Average food, so-so scene and bad bathroom location at Canelli's — but hey, it beats delivery
By CRYSTAL PETROCELLI
Get Out
Wait: We opened the glass door of the bustling, month-old Canelli’s Pizzeria just after 8 p.m. on a Saturday and seated ourselves.
Service: Surprisingly, our waitress was at the top of her game when the restaurant was busiest. Once a few tables cleared out and things mellowed a bit, she started slacking on refills, and we sat with crumpled napkins on our plates for a good 10 minutes before finally asking for the check.
Meal: It’s a super-casual, quick-bite place, but I was still irritated when we got our pizza before our wings and undercooked breadsticks. I ordered those starters in hopes of keeping my guests from gnawing on the table, but the late delivery rendered them useless. The hefty hot wings were crunchy, with a big kick, and we managed to polish them off between slices of our not-so-thin Neapolitan pizza (they also serve a not-so-thick Sicilian). Our small Monster Pie had an even coating of fresh, flavorful ingredients, although our slices were a little flimsy. The fry-bread-like calzone was an unexpected and unappetizing twist on the Italian classic. Inside its nontraditional, faintly sweet, deep-fried dough was a bunch of ricotta cheese and a light sprinkling of sausage, meatballs, mushrooms, pepperoni and green peppers. No sign of my must-have calzone companion, Mr. Mozzarella. The baked ziti lacked any zest (the marinara reminded me of the pizza sauce) and wasn’t baked long enough to crisp the cheese on top. But at $6.75 with bread and a small salad, one can’t expect much.

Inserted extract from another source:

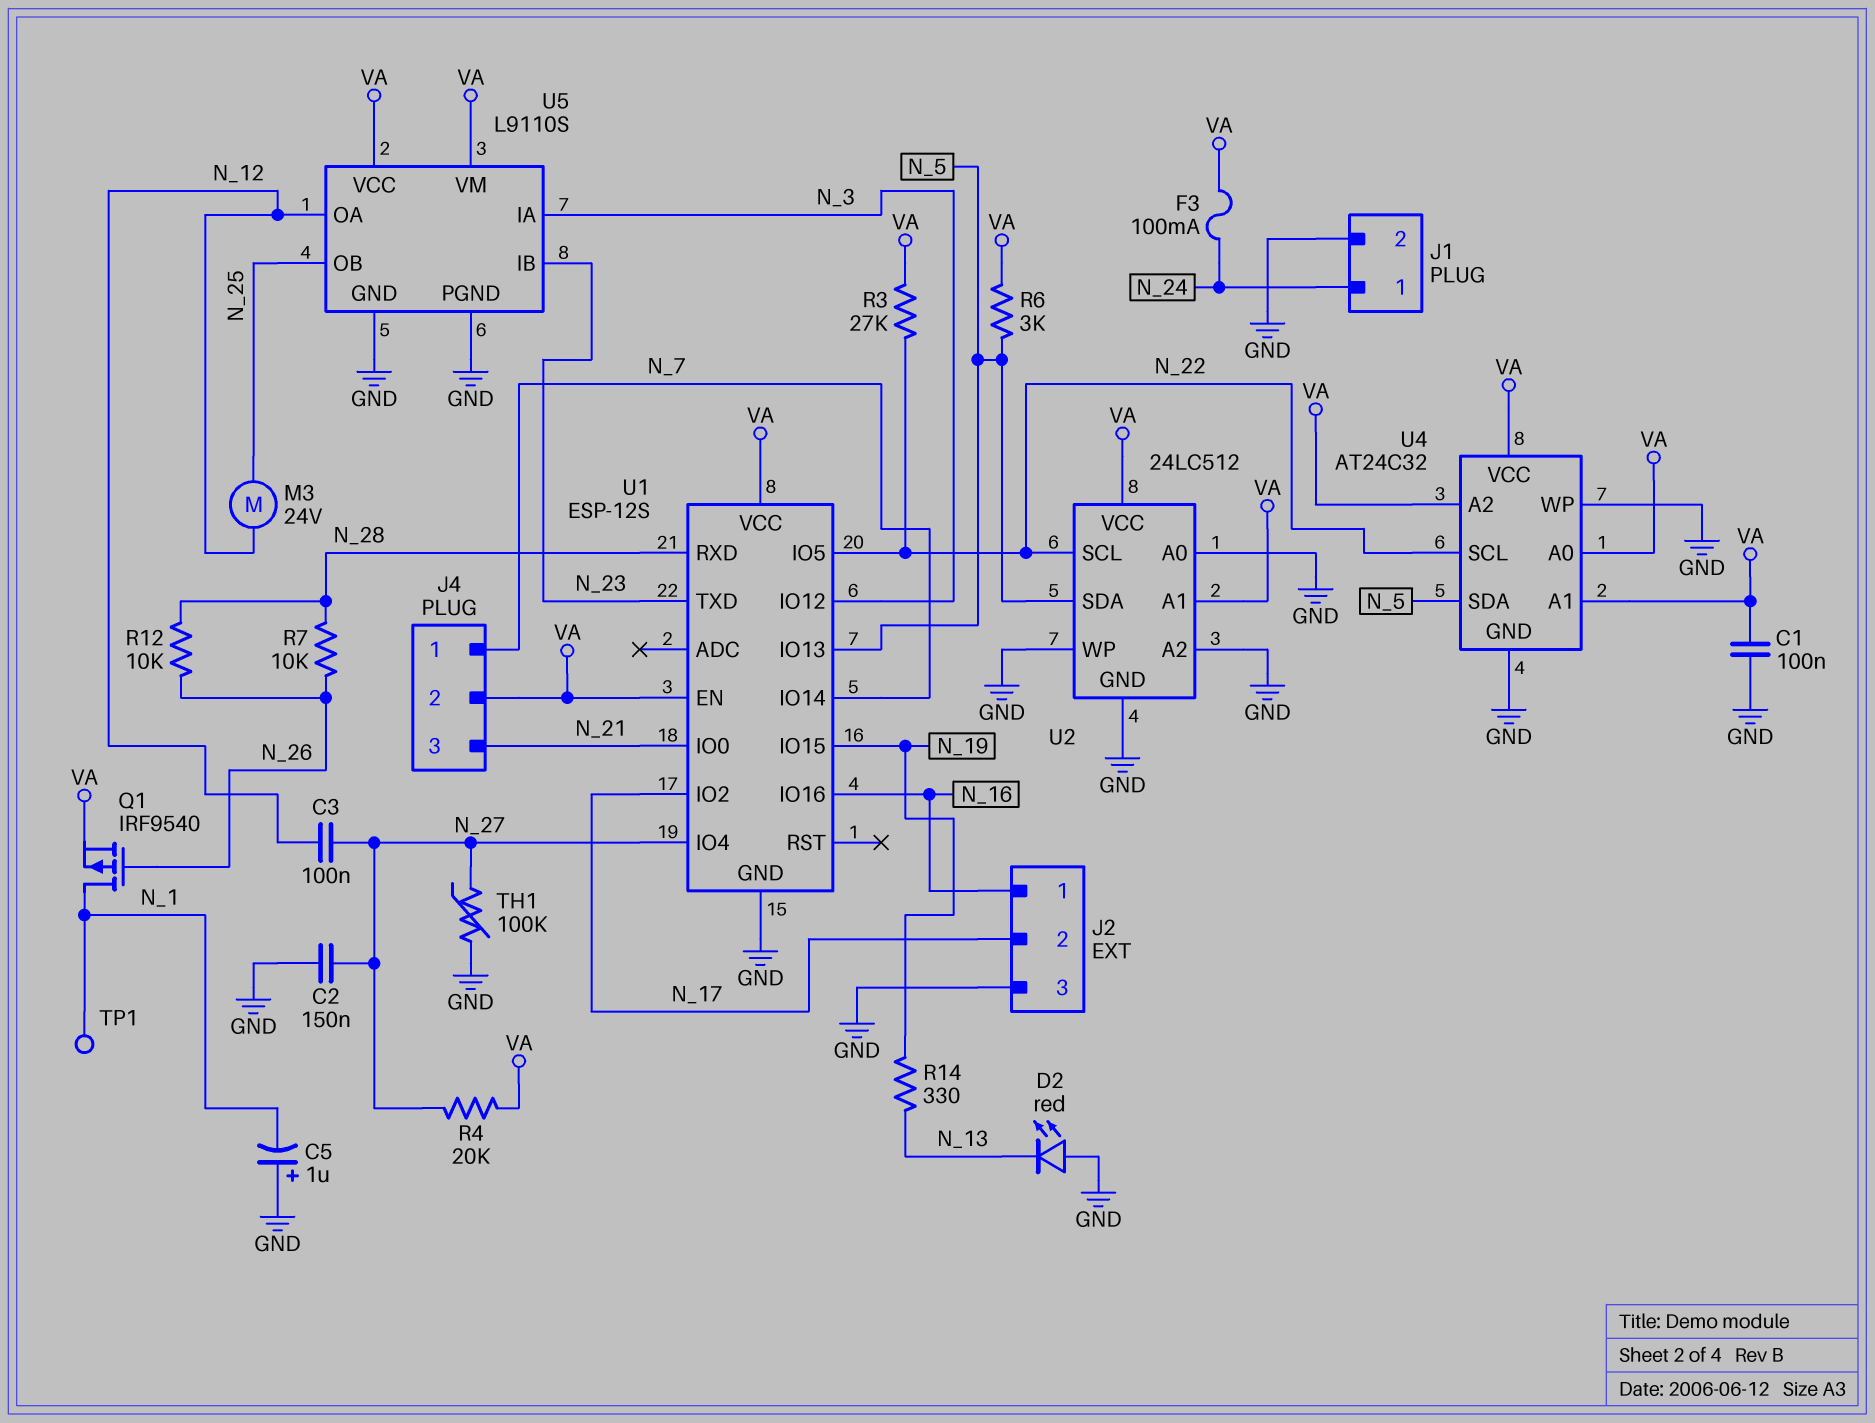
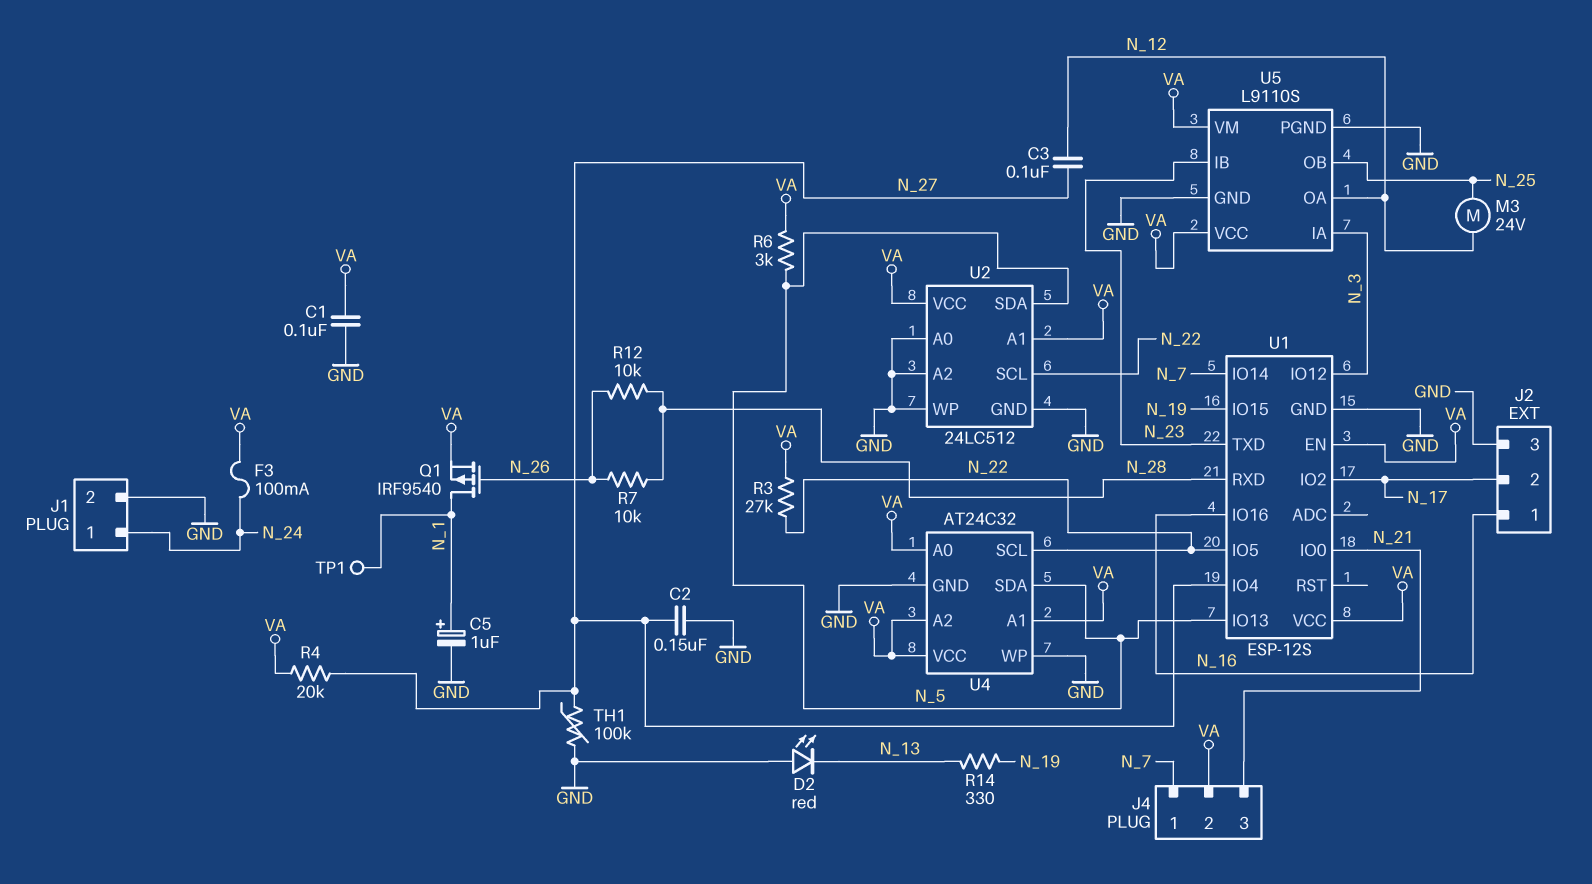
C5: 1uF (plus GND, minus N_1) -> 1uF (plus N_1, minus GND)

Scene: Big with the families, this small dining space can get pretty chaotic and loud thanks to a thriving delivery service. Wrought iron and European artwork dot the soft peach walls.
Bathroom break: I had to snake my way through a handful of delivery kids to get into the women’s private restroom. These guys need to find another waiting spot — one was literally blocking me from opening the door to get out.
Tab for four: $54 with tip and tax for a dozen hot wings ($5.50), herb breadsticks ($2.25), two small dinner salads ($2.75 each), small thin-crust Monster Pie ($14.25), special calzone ($7.25), baked ziti ($6.75) and a large soda ($1.65).
If work weren’t buying: I’d dial-up Canelli’s for pizza and wings over any of the delivery chains.